(Records contained in a dataset)
== Segment start ==

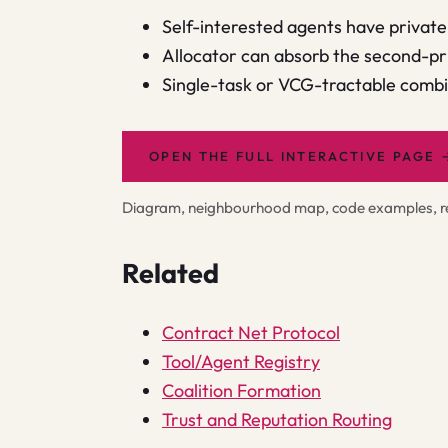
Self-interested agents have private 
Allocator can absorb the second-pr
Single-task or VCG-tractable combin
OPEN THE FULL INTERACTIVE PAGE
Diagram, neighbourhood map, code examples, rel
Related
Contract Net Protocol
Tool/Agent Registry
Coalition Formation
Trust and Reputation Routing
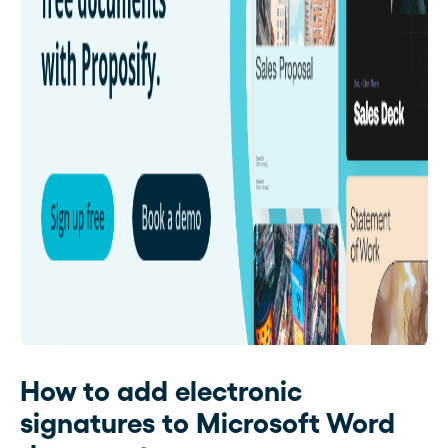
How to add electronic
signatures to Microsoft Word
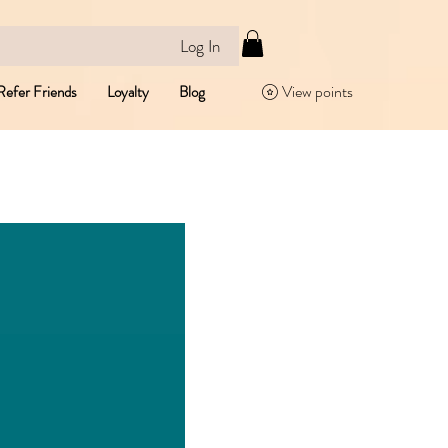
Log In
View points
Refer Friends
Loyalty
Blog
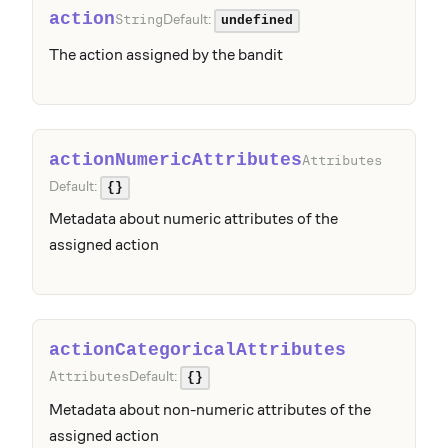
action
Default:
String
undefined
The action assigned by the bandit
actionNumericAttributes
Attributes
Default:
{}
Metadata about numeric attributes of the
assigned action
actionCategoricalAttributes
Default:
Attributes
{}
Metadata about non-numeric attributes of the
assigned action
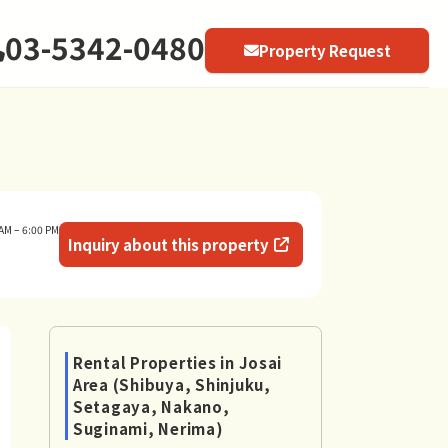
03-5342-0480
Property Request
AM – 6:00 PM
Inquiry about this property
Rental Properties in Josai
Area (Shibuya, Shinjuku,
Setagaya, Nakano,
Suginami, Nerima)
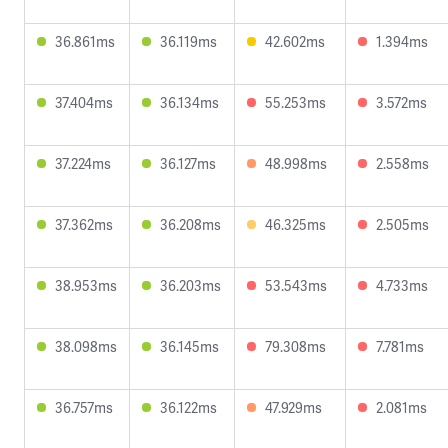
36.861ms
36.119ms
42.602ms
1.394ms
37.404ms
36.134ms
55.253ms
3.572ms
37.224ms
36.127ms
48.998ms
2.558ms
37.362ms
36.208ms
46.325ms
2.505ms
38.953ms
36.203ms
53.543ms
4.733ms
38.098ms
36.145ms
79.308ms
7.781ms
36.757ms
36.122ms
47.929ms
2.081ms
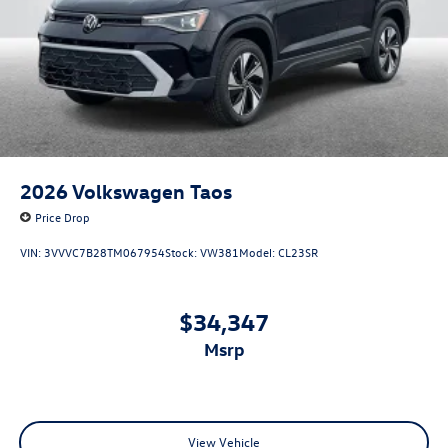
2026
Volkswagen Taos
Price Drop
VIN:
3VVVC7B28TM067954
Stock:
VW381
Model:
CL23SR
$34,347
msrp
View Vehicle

== Segment end ==

■ Required work: In the records above, find every line containing the word "Metadata" and show it.

■ Task result:
Metadata about numeric attributes of the
Metadata about non-numeric attributes of the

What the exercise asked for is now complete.